→ WHAT YOU NEED TO DO
Please report each line of the data below that contains "middle".

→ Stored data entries
*** Begin section ***

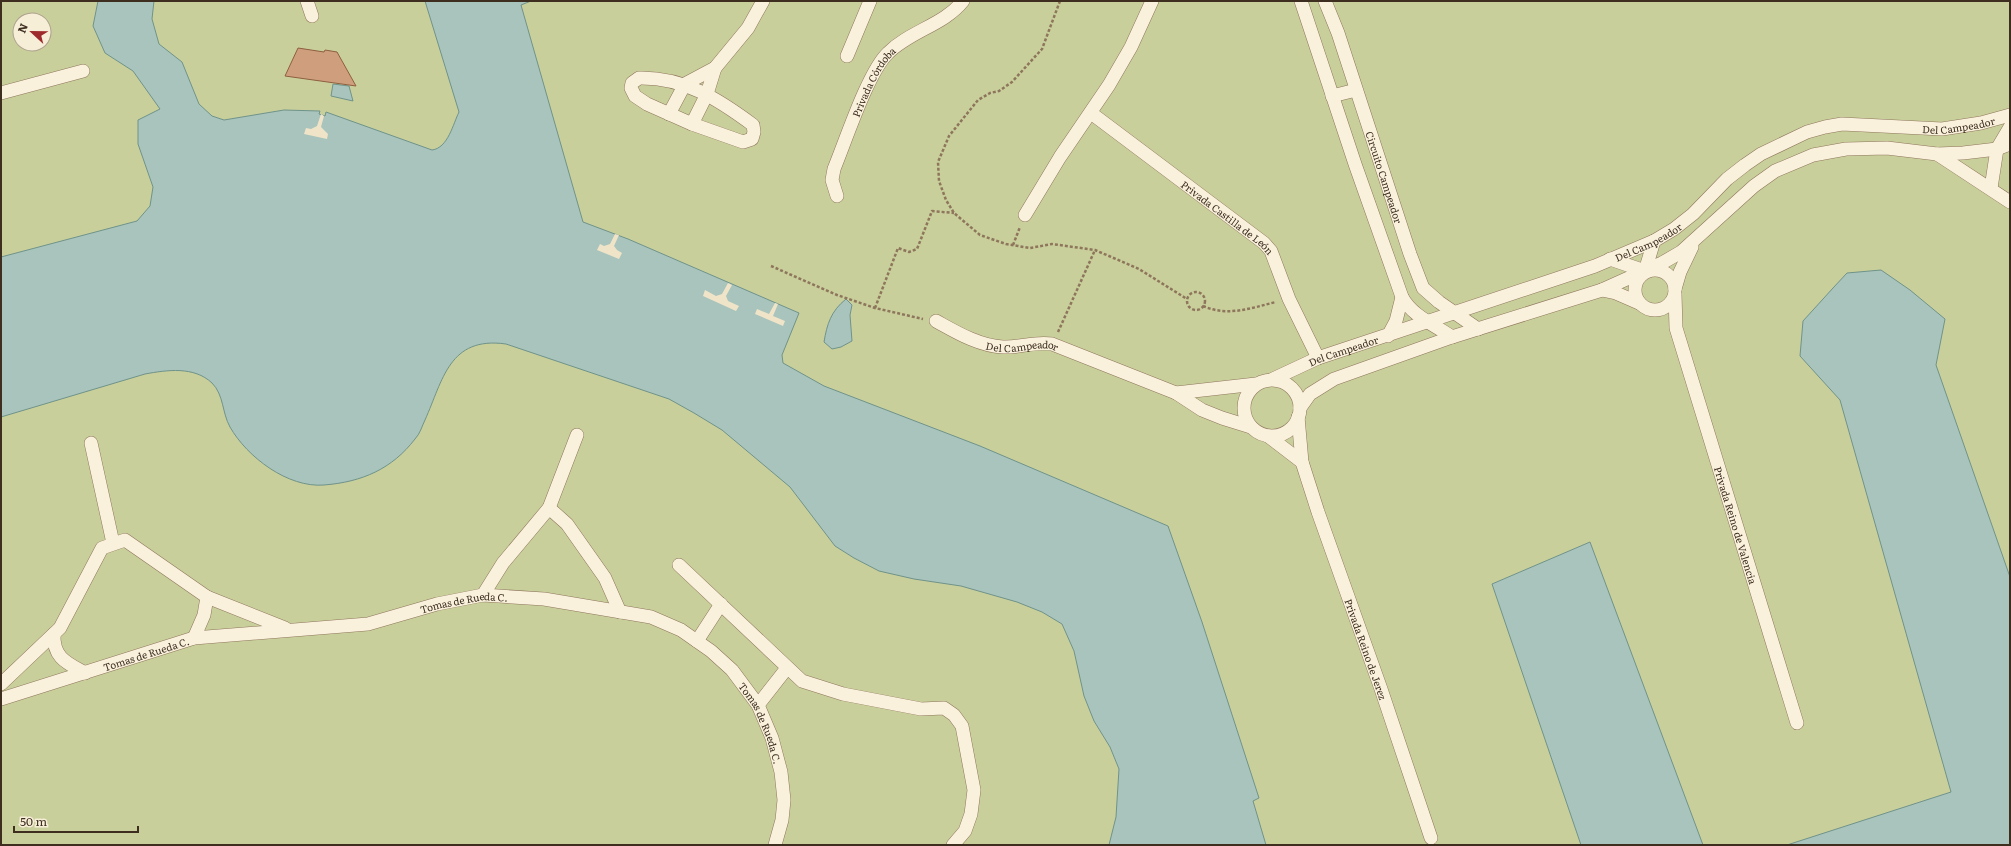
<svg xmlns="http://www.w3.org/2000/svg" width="2011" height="846" viewBox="0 0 2011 846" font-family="Literata,serif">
	<rect width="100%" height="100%" fill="#f0e4c8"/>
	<path fill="#c9cf9b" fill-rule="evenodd" d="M1,1H2008L2010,5V845H1ZM20,20H44V44H20Z"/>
	<g fill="#a9c4bc" stroke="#6f938a">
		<path d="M98,1H154L152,19L159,44L182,62L199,104L212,116L224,120L284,110L320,111L319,114L325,116L326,112L432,150C448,148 453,124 459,112L425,1H531L521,5L583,222L628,239L799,313L782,355L783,363L824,386L980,446L1168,526L1202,622L1259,798L1253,801L1266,845H1109L1116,817L1119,769L1110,747L1094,721L1084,696L1074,651L1062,624L1042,612L1017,602L961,586L914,579L879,571L854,558L835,546L790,487L722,430L694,413L669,399L506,344C449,336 443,380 425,420C422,426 420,434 415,439C392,469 362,482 324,485C288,488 247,457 230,427C222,413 224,395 212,383C194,366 167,370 145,374L1,417V257L137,221L150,206L153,187L138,144V120L160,109L133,71L105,53L93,26Z"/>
		<polygon points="333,84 349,86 353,101 331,96"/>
		<polygon points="1881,270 1910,290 1945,319 1936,365 2010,577 2010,845 1787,845 1951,792 1840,400 1800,356 1803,321 1833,288 1847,273"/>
		<path d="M846,299L852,305L850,315L852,341L841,347L832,349L824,342C827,324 831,311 846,299Z"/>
		<polygon points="1590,542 1703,845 1581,845 1492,584"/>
	</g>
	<g fill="#f0e4c8">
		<polygon points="321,114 324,116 321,127 328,134 327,139 304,134 306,128 311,129 317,126"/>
		<polygon points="615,234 619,235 614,246 617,250 622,253 619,259 597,250 600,244 604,246 610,244"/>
		<polygon points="728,283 732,285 726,296 728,301 739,306 736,311 703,296 705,290 716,296 722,294"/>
		<polygon points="775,303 778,304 773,316 785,321 783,326 755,314 757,309 769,314"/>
	</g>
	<polygon fill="#cf9f7d" stroke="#8d5f41" points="298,48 324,52 325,50 337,52 356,86 285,76"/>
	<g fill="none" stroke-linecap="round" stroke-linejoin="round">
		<g stroke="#8d765c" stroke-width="14">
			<g id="minor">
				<polyline points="307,1 312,16"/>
				<path d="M1301,1L1355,164L1402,297C1412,316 1435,325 1452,337"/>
				<path id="s1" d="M1325,1L1338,33L1410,254L1423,288L1439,302L1478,329"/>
				<polyline points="847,56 870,1"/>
				<path d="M639,78C684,77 718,99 753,125L754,132L752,139L743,142L692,124L647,104L635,96L631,88L632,83Z"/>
				<polyline points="1,93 83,71"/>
				<polyline points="1332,96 1356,90"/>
				<path id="s2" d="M1091,113L1264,243L1271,251L1289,299L1318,358"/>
				<polyline points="669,114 685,84 715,68 748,28 763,1"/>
				<polyline points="692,124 707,94 715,68"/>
				<polyline points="1937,154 2010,202"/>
				<polyline points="1991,188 1997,149 2010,127"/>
				<path id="s3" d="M837,196L832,180L834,169C846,140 868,72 888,53C910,31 944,25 963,1"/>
				<polyline points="1025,215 1060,157 1109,85 1131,47 1152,1"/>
				<polyline points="1610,259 1645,271 1648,271"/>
				<circle cx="1655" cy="290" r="20"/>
				<polyline points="1641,275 1645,271 1654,241"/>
				<polyline points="1675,289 1680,272 1692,247"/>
				<polyline points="1602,290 1616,293 1639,303"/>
				<path id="s4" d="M1675,294L1676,328L1797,723"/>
				<path id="s5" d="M936,321C956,332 979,346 1003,347C1020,348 1035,341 1052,344L1176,393L1202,410L1222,418L1251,427"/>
				<polyline points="1388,336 1396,321 1402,297"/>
				<path id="s6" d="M1273,379L1318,358L1595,266L1654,241L1674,229L1693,214L1727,179L1745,165L1761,154L1807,132L1825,127L1842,124L1942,129L1981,123L2010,115"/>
				<circle cx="1272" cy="408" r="28"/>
				<polyline points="1176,393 1256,384"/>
				<polyline points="1300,408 1310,394 1334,379 1452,337 1602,290 1662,263 1681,252 1754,186 1775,171 1813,155 1846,149 1887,148 1937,154 1963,153 1997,149 2010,144"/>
				<path id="s7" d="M1298,417L1302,462L1318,512L1381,689L1431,838"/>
				<polyline points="1268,436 1302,462"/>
				<polyline points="91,443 113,543"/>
				<polyline points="549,508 567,524 605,578 620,612"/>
				<polyline points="679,565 802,681 843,694 921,709 944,708 954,715 962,726 974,790 971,814 965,831 953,845"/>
				<polyline points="483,595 503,563 549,508 577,435"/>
				<path d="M54,634C53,658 67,663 85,673"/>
				<polyline points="194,638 204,615 207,597"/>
				<polyline points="697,641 721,604"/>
				<polyline points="1,684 60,628 102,548 125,540 207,597 285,628"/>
				<path id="s8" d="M1,699L194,638L368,624L437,604L483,595L544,599L651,617L681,630L711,651L732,670L758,705L772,738L781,772L784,800L782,820L775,845"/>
				<polyline points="758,705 787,668"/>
			</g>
		</g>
		<g stroke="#8d765c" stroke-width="2.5" stroke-dasharray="3 2" stroke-linecap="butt">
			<polyline points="1060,1 1042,49 1012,82 999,91 990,93 978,100 949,136 938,162 939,181 946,200 954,213 980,235 1006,244 1030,248 1052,244 1095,250 1139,269 1187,299"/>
			<polyline points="1013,245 1020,227"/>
			<polyline points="771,266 837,295 875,308 923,319"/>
			<circle cx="1196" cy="301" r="9"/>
			<path d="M1203,306C1228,317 1251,308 1276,302"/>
			<polyline points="875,308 898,248 909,252 917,249 932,211 954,213"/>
			<polyline points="1058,332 1095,250"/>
		</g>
		<use href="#minor" stroke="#faf1dc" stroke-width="13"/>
	</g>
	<g text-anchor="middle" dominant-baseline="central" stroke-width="4" stroke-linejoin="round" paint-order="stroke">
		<g font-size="10" fill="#3d2e20" stroke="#f7eed8">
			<text stroke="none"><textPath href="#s3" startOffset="124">Privada Córdoba</textPath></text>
			<text stroke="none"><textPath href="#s6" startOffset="748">Del Campeador</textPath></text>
			<text stroke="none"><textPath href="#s1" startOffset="186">Circuito Campeador</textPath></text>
			<text stroke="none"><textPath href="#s2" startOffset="172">Privada Castilla de León</textPath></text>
			<text stroke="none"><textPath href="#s6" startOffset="400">Del Campeador</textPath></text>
			<text stroke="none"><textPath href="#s5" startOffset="92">Del Campeador</textPath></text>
			<text stroke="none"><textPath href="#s6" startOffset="76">Del Campeador</textPath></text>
			<text stroke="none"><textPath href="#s4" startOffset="240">Privada Reino de Valencia</textPath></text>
			<text stroke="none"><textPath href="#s8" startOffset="476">Tomas de Rueda C.</textPath></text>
			<text stroke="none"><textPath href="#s7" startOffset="243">Privada Reino de Jerez</textPath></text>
			<text stroke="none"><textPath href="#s8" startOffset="152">Tomas de Rueda C.</textPath></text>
			<text stroke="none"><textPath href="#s8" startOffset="824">Tomas de Rueda C.</textPath></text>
		</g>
	</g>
	<rect width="2011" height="846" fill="none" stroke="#3d2e20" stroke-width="4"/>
	<g transform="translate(32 32) rotate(292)"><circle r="19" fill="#f7eed8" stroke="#ada18e"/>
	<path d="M0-3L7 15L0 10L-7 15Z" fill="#9e2a2b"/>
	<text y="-6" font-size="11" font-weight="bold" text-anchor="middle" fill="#3d2e20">N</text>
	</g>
	<path d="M14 826v6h124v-6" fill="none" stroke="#3d2e20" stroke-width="2"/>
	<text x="20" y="826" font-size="12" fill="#3d2e20" stroke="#f7eed8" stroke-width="3" paint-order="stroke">50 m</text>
</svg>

*** End section ***

→ EXERCISE ANSWER
	<g text-anchor="middle" dominant-baseline="central" stroke-width="4" stroke-linejoin="round" paint-order="stroke">
	<text y="-6" font-size="11" font-weight="bold" text-anchor="middle" fill="#3d2e20">N</text>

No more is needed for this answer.